Work instruction:
Go through the records below and tally the lines that include "Плед". Answer with the number only.

Page-level text extractions:
━━━━━━━━━━━━━━━━━━━━━━━━━━━━━━

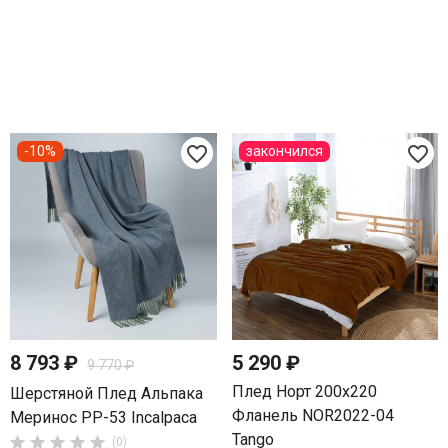
favorite_border
favorite_border
-10%
закончился
8 793 ₽
5 290 ₽
9 770 ₽
Плед Норт 200х220
Шерстяной Плед Альпака
Фланель NOR2022-04
Меринос PP-53 Incalpaca
Tango





(0)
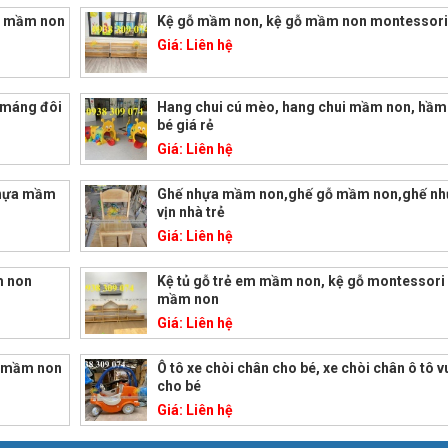
m mầm non
Kệ gỗ mầm non, kệ gỗ mầm non montessor
Giá:
Liên hệ
 máng đôi
Hang chui cú mèo, hang chui mầm non, hầm
bé giá rẻ
Giá:
Liên hệ
nhựa mầm
Ghế nhựa mầm non,ghế gỗ mầm non,ghế nhự
vịn nhà trẻ
Giá:
Liên hệ
m non
Kệ tủ gỗ trẻ em mầm non, kệ gỗ montessori 
mầm non
Giá:
Liên hệ
a mầm non
Ô tô xe chòi chân cho bé, xe chòi chân ô tô v
cho bé
Giá:
Liên hệ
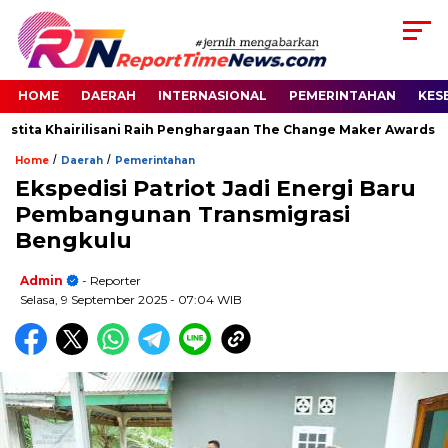
HOME
DAERAH
INTERNASIONAL
PEMERINTAHAN
KES
tita Khairilisani Raih Penghargaan The Change Maker Awards 202
/
/
Home
Daerah
Pemerintahan
Ekspedisi Patriot Jadi Energi Baru
Pembangunan Transmigrasi
Bengkulu
Admin
- Reporter
Selasa, 9 September 2025
- 07:04 WIB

━━━━━━━━━━━━━━━━━━━━━━━━━━━━━━

Result below:
2